Copy out, unchanged, the entries below from the "K2-39, Nguyễn Tri Phương, P. Bửu Hòa,TP." line to the final line. Omit pictures.

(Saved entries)
-- Opening Marker --
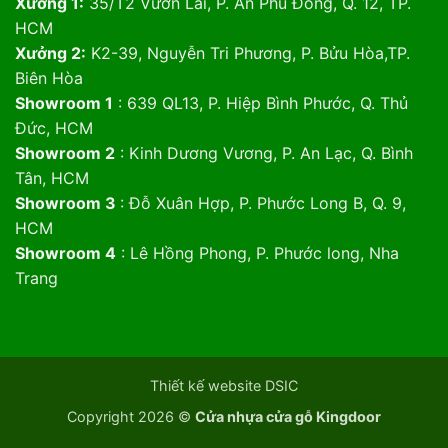
Xưởng 1:
35/T2 Vườn Lài, P. An Phú Đông, Q. 12, TP.
HCM
Xưởng 2:
K2-39, Nguyễn Tri Phương, P. Bửu Hòa,TP.
Biên Hòa
Showroom 1
: 639 QL13, P. Hiệp Bình Phước, Q. Thủ
Đức, HCM
Showroom 2
: Kinh Dương Vương, P. An Lạc, Q. Bình
Tân, HCM
Showroom 3
: Đỗ Xuân Hợp, P. Phước Long B, Q. 9,
HCM
Showroom 4
: Lê Hồng Phong, P. Phước long, Nha
Trang
Thiết kế website DSIC
Copyright 2026 ©
Cửa nhựa cửa gỗ Kingdoor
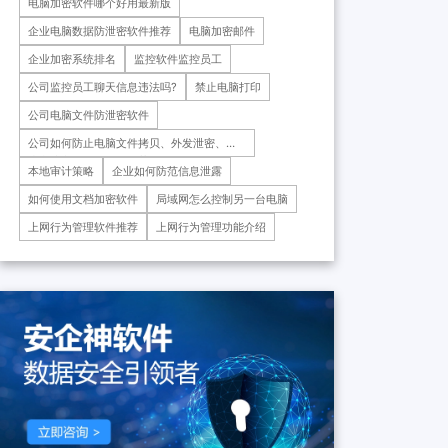
电脑加密软件哪个好用最新版
药科技重庆有限公司、重庆*肿
瘤医院等十余家子公司...
企业电脑数据防泄密软件推荐
电脑加密邮件
企业加密系统排名
监控软件监控员工
公司监控员工聊天信息违法吗?
禁止电脑打印
公司电脑文件防泄密软件
公司如何防止电脑文件拷贝、外发泄密、防
止电脑文件拷贝软件推荐
本地审计策略
企业如何防范信息泄露
如何使用文档加密软件
局域网怎么控制另一台电脑
上网行为管理软件推荐
上网行为管理功能介绍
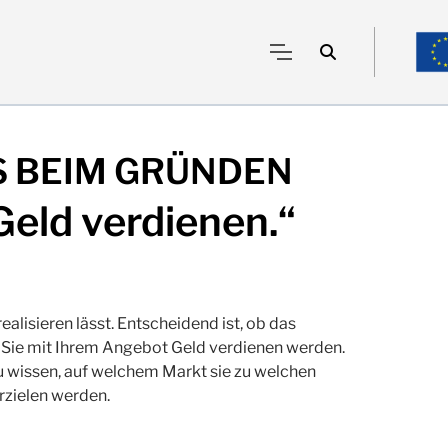
S BEIM GRÜNDEN
Geld verdienen.“
realisieren lässt. Entscheidend ist, ob das
b Sie mit Ihrem Angebot Geld verdienen werden.
wissen, auf welchem Markt sie zu welchen
zielen werden.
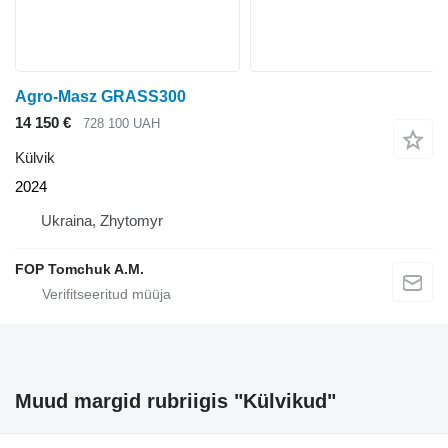
Agro-Masz GRASS300
14 150 €
728 100 UAH
Külvik
2024
Ukraina, Zhytomyr
FOP Tomchuk A.M.
Muud margid rubriigis "Külvikud"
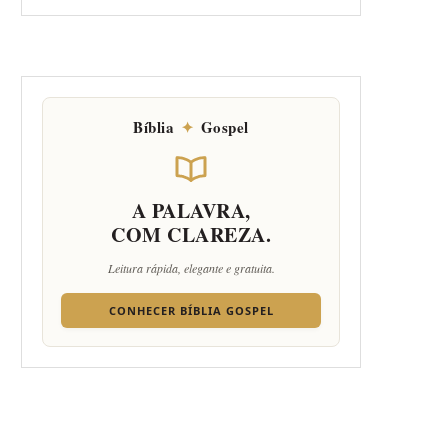
Bíblia
✦
Gospel
A PALAVRA,
COM CLAREZA.
Leitura rápida, elegante e gratuita.
CONHECER BÍBLIA GOSPEL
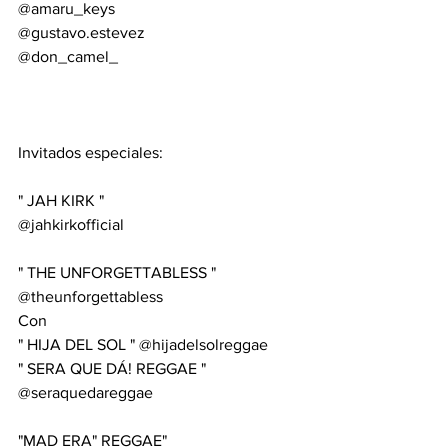
@amaru_keys
@gustavo.estevez
@don_camel_
Invitados especiales: 
" JAH KIRK "
@jahkirkofficial
" THE UNFORGETTABLESS "
@theunforgettabless
Con 
" HIJA DEL SOL " @hijadelsolreggae
" SERA QUE DÁ! REGGAE "
@seraquedareggae
"MAD ERA" REGGAE"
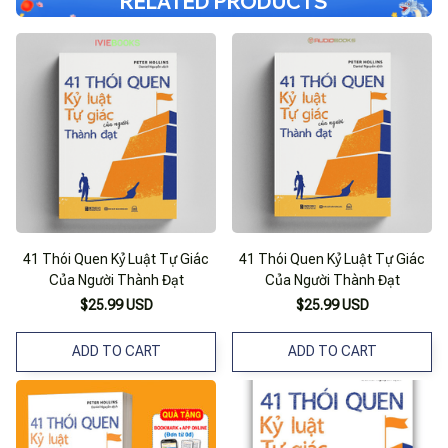
RELATED PRODUCTS
41 Thói Quen Kỷ Luật Tự Giác
41 Thói Quen Kỷ Luật Tự Giác
Của Người Thành Đạt
Của Người Thành Đạt
$25.99 USD
$25.99 USD
ADD TO CART
ADD TO CART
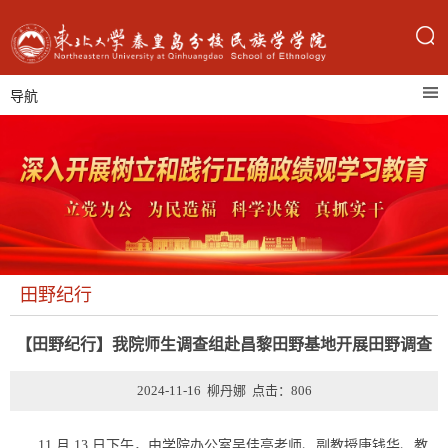
导航
田野纪行
【田野纪行】我院师生调查组赴昌黎田野基地开展田野调查
2024-11-16 柳丹娜 点击：
806
11 月 13 日下午，由学院办公室吴佳亮老师、副教授唐钱华、教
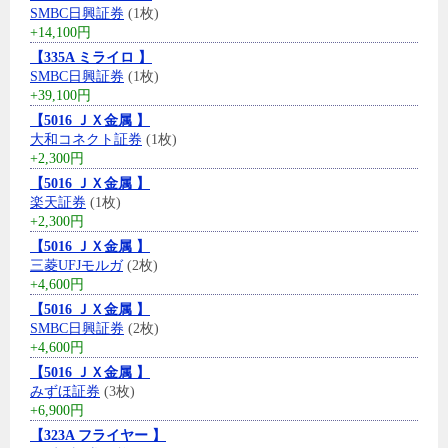
SMBC日興証券
(1枚)
+14,100円
【335A ミライロ 】
SMBC日興証券
(1枚)
+39,100円
【5016 ＪＸ金属 】
大和コネクト証券
(1枚)
+2,300円
【5016 ＪＸ金属 】
楽天証券
(1枚)
+2,300円
【5016 ＪＸ金属 】
三菱UFJモルガ
(2枚)
+4,600円
【5016 ＪＸ金属 】
SMBC日興証券
(2枚)
+4,600円
【5016 ＪＸ金属 】
みずほ証券
(3枚)
+6,900円
【323A フライヤー 】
-- Closing Marker --
• **Response to this task**:
K2-39, Nguyễn Tri Phương, P. Bửu Hòa,TP.
Biên Hòa
Showroom 1
: 639 QL13, P. Hiệp Bình Phước, Q. Thủ
Đức, HCM
Showroom 2
: Kinh Dương Vương, P. An Lạc, Q. Bình
Tân, HCM
Showroom 3
: Đỗ Xuân Hợp, P. Phước Long B, Q. 9,
HCM
Showroom 4
: Lê Hồng Phong, P. Phước long, Nha
Trang
Thiết kế website DSIC
Copyright 2026 ©
Cửa nhựa cửa gỗ Kingdoor
电脑加密软件哪个好用最新版
药科技重庆有限公司、重庆*肿
瘤医院等十余家子公司...
企业电脑数据防泄密软件推荐
电脑加密邮件
企业加密系统排名
监控软件监控员工
公司监控员工聊天信息违法吗?
禁止电脑打印
公司电脑文件防泄密软件
公司如何防止电脑文件拷贝、外发泄密、防
止电脑文件拷贝软件推荐
本地审计策略
企业如何防范信息泄露
如何使用文档加密软件
局域网怎么控制另一台电脑
上网行为管理软件推荐
上网行为管理功能介绍
S BEIM GRÜNDEN
Geld verdienen.“
realisieren lässt. Entscheidend ist, ob das
b Sie mit Ihrem Angebot Geld verdienen werden.
wissen, auf welchem Markt sie zu welchen
zielen werden.
Agro-Masz GRASS300
14 150 €
728 100 UAH
Külvik
2024
Ukraina, Zhytomyr
FOP Tomchuk A.M.
Muud margid rubriigis "Külvikud"
Bíblia
✦
Gospel
A PALAVRA,
COM CLAREZA.
Leitura rápida, elegante e gratuita.
CONHECER BÍBLIA GOSPEL
@amaru_keys
@gustavo.estevez
@don_camel_
Invitados especiales: 
" JAH KIRK "
@jahkirkofficial
" THE UNFORGETTABLESS "
@theunforgettabless
Con 
" HIJA DEL SOL " @hijadelsolreggae
" SERA QUE DÁ! REGGAE "
@seraquedareggae
"MAD ERA" REGGAE"
RELATED PRODUCTS
41 Thói Quen Kỷ Luật Tự Giác
41 Thói Quen Kỷ Luật Tự Giác
Của Người Thành Đạt
Của Người Thành Đạt
$25.99 USD
$25.99 USD
ADD TO CART
ADD TO CART
导航
田野纪行
【田野纪行】我院师生调查组赴昌黎田野基地开展田野调查
2024-11-16 柳丹娜 点击：
806
11 月 13 日下午，由学院办公室吴佳亮老师、副教授唐钱华、教
SMBC日興証券
(1枚)
+14,100円
【335A ミライロ 】
SMBC日興証券
(1枚)
+39,100円
【5016 ＪＸ金属 】
大和コネクト証券
(1枚)
+2,300円
【5016 ＪＸ金属 】
楽天証券
(1枚)
+2,300円
【5016 ＪＸ金属 】
三菱UFJモルガ
(2枚)
+4,600円
【5016 ＪＸ金属 】
SMBC日興証券
(2枚)
+4,600円
【5016 ＪＸ金属 】
みずほ証券
(3枚)
+6,900円
【323A フライヤー 】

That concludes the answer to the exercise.